Heroin and its opioid counterparts elicit major euphoria in the same parts of the brain that music does. It makes a lot of sense considering how enamoured we all tend to be with music. While music itself isn’t exactly like heroin, the regions of your brain that responds to opiates also responds to music.
“This is the first demonstration that the brain’s own opioids are directly involved in musical pleasure. One [test participant] said: ‘I know this is my favorite song but it doesn’t feel like it usually does.’ Another: ‘It sounds pretty, but it’s not doing anything for me.’ The new findings add to the growing body of evidence for the evolutionary biological substrates of music” said cognitive psychologist Daniel Levitin, from the McGill University study.
They set out to see of music does affect the same parts of the brain as opioids. The study focused on proving this hypothesis.
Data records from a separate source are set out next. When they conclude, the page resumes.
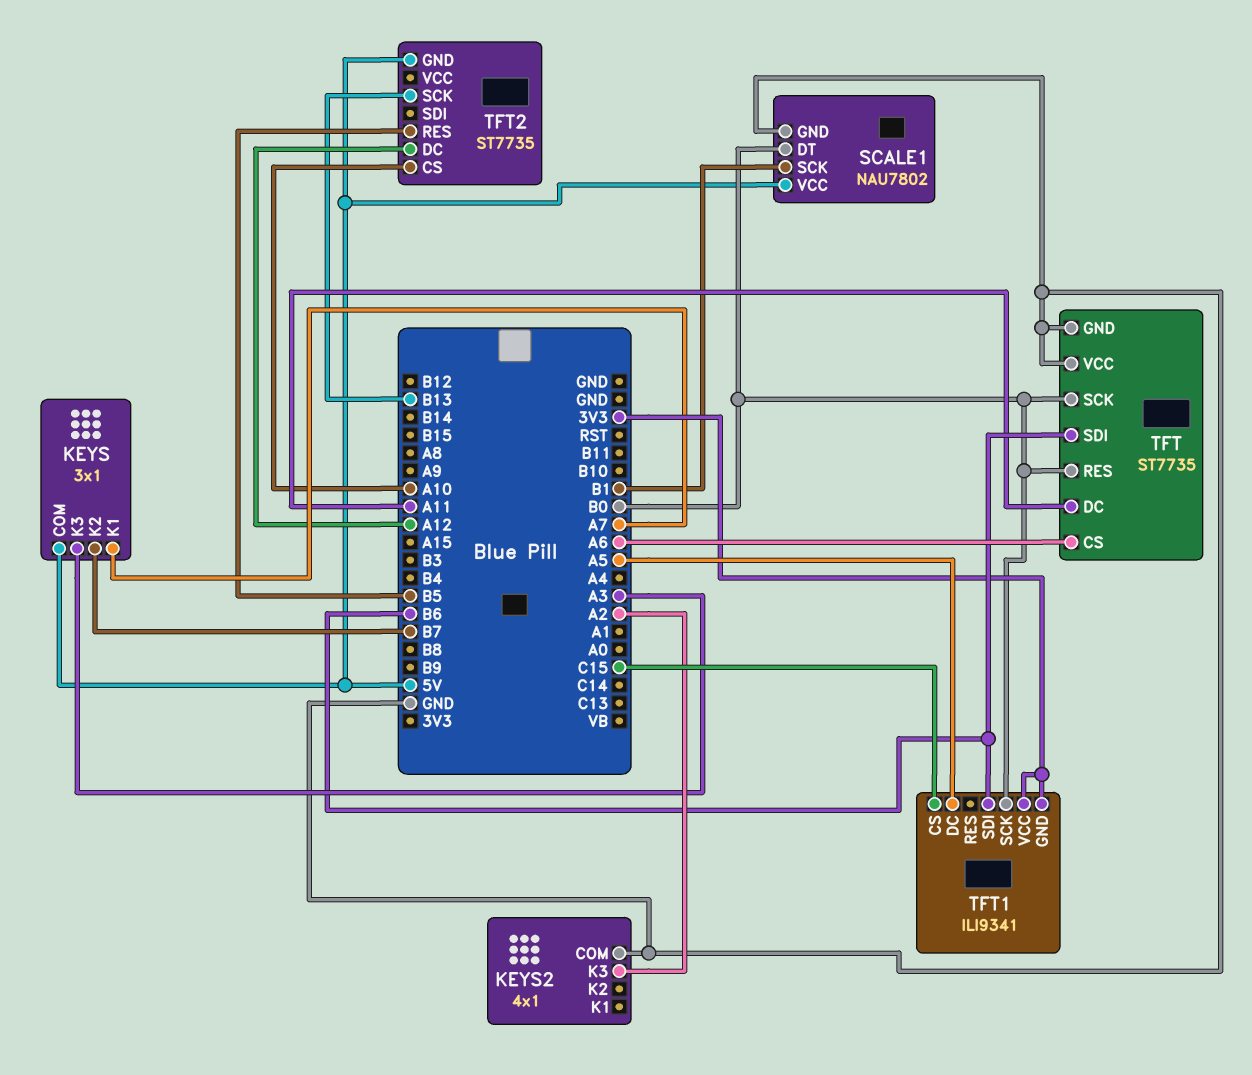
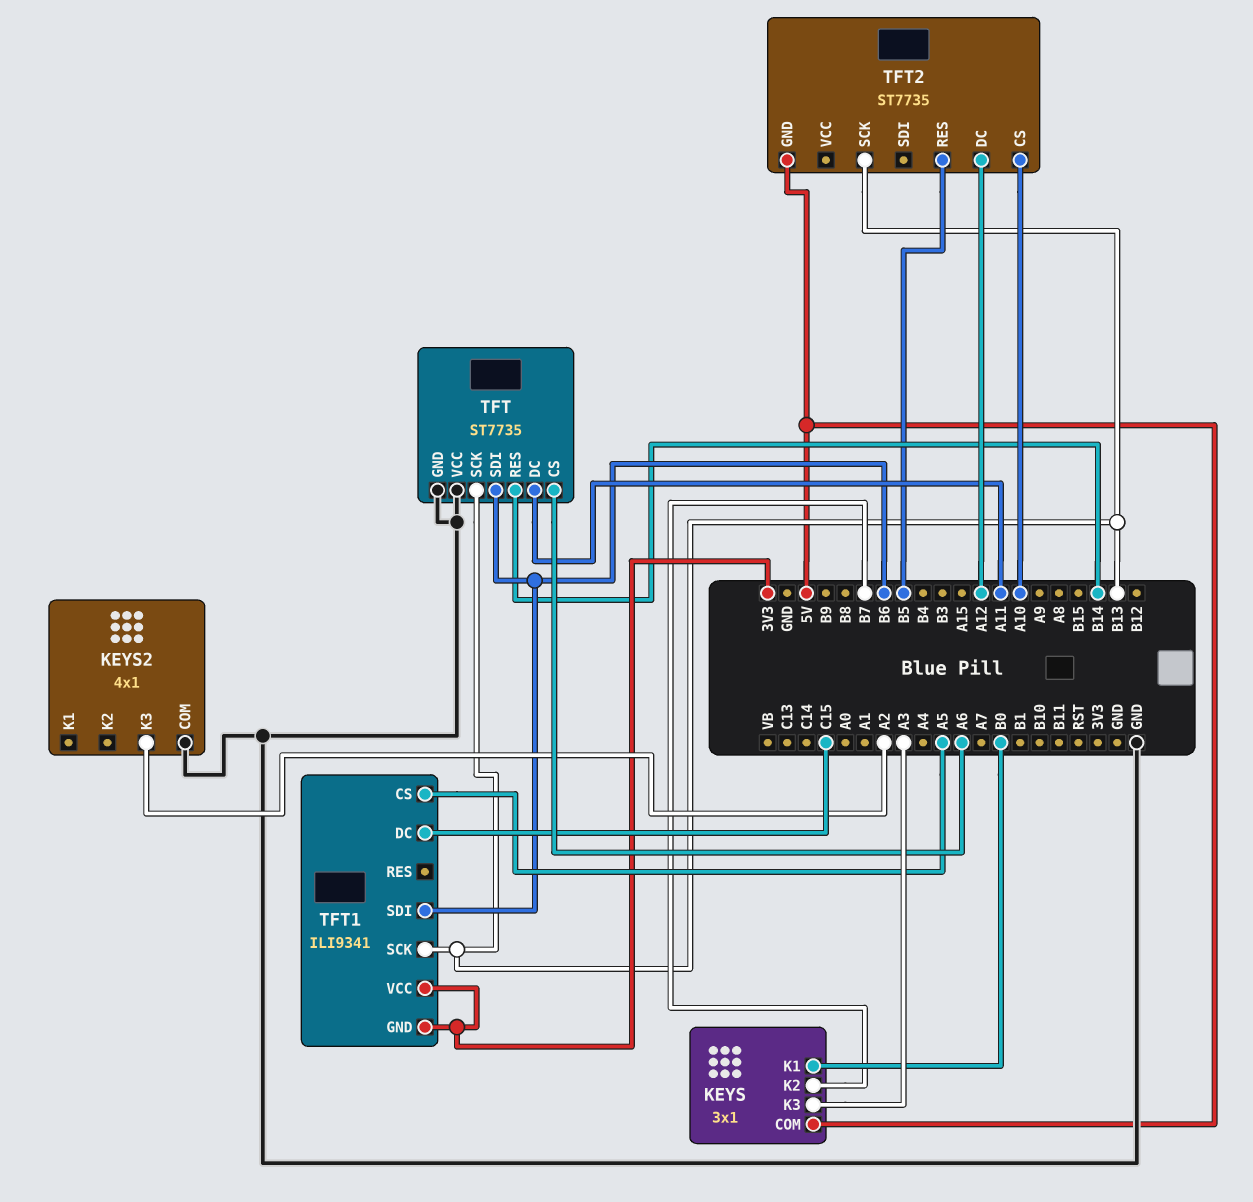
KEYS pin K1: A7 -> B0
SCALE1: NAU7802 -> none
SCALE1 pin DT: B0 -> none
SCALE1 pin GND: GND -> none
SCALE1 pin SCK: B1 -> none
SCALE1 pin VCC: 5V -> none
TFT pin RES: B0 -> B14
TFT pin SCK: B0 -> B13
TFT1 pin CS: C15 -> A5
TFT1 pin DC: A5 -> C15
TFT1 pin SCK: B0 -> B13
What they did was to temporarily ‘decommission’ the region of the brain excited by heroine with targeted drugs. They did this with a drug that dulls the ‘hedonics’ system of the brain, known as Naltrexone (NTX).
Naltrexone (NTX) has been shown to reduce reward after physical activity. It reduces food pleasure and subjective appetite during eating and modulate pain and mood.
Participants were played their favorite songs, with little emotional reaction. Because the pleasure receptors in their brains were dulled, they didn’t enjoy the music as they had before. All they had was the memory of enjoying the song.
If you have ever felt meaning behind the popular saying “music is my drug” then this study might possibly make a lot of sense to you
The withdrawal from not listening to music is simply a lower sense of happiness. This is not as severe as the withdrawal experience from heroin. Music is simply a healthier and less dangerous drug.